Chamoiseau refait les contes

Chamoiseau-contes-pays-Martinik.jpgAvec Veilles et merveilles créoles, publié aux éditions du Square, l’auteur martiniquais, Patrick Chamoiseau se réempare de contes écrits naguère par lui-même, mais oubliés depuis 25 ans. En feuilletant cet ouvrage illustre par Georgia Grippo Belfi, le lecteur retrouve des personnages familiers (Nani-Rosette, Ti Jean l’horizon, la Madame Kéléman) et se replonge instantanément dans le plus pur bouillon de culture créole. « Notre conteur, écrit Patrick Chamoiseau dans son court prologue, est le délégué à la voix d’un peuple enchaîné, affamé, vivant dans la peur et les postures de la survie. » Et du flot de ses paroles émergent les animaux du bestiaire africain (la baleine, l’éléphant, la tortue, le tigre et… Compère lapin), des personnages d’influence plus européenne (Le diable, Bondié, Cétoute, Ti Jean…), et des histoires mille fois entendues dans le fin fond des mornes comme « Lapli bel anba la bay » qui inaugure ce recueil de onze contes. La langue de Chamoiseau, matinée de refrains en créole, se prête à merveille à cet imaginaire créole qui remonte à l’habitation des XVIIe et XVIIIe siècles. Ainsi, il nous narre l’histoire de cette vieille dame,  qui « vivait en chipontong » et était « la meilleure amie de la famine » (dans « Une graine de giraumon »). A la manière des griots, Chamoiseau introduit quelquefois le conte à la première personne pour mettre en scène une transmission : « J’ai vu ce conte passer aux abords de ma case… » De conte en conte, il distille une mythologie créole depuis les navires de la traite négrière (« La personne qui asséchait les cœurs ») au « négrillon en survie dans les champs des békés » (« Ti Jean l’horizon ») en passant par le nègre Yé qui « fuyait le travail du champ des békés, de leurs hautes sucreries et même de leurs moulins » (« Yé, maître de la famine »).

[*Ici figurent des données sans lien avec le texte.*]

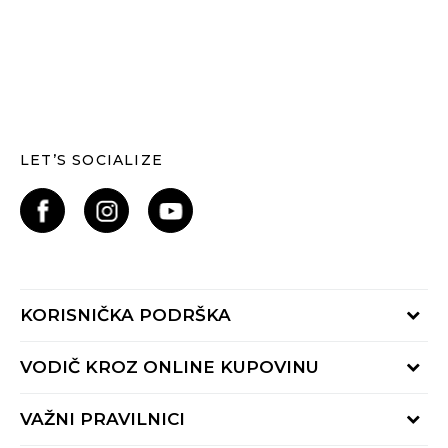
LET’S SOCIALIZE
KORISNIČKA PODRŠKA
Provjerite status narudžbe
VODIČ KROZ ONLINE KUPOVINU
Kontaktiraj nas putem:
Online obrasca
Kako se registrirati
VAŽNI PRAVILNICI
Nazovi nas:
Kako do R1 računa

La faim reste très présente dans cet imaginaire où l’on croise Nani Rosette et sa « bouche douce », « l’accra de la richesse » ou encore l’oiseau Glan glan… « Le conte créole, écrit encore l’auteur, dit que « la peur est là, que chaque brin du monde est terrifiant et qu’il faut savoir vivre avec. » Si ces « contes de la survie » ont pour mission de distraire lakou, ils sont, poursuit Chamoiseau le conteur, « un mode d’apprentissage de la vie, ou plus exactement de la survie en pays colonisé », car le conteur était un esclave transmuté la nuit en maître de la parole.

FXG, à Paris

Veilles et merveilles créoles, contes du pays Martinique, édition Le Square. 16 euros.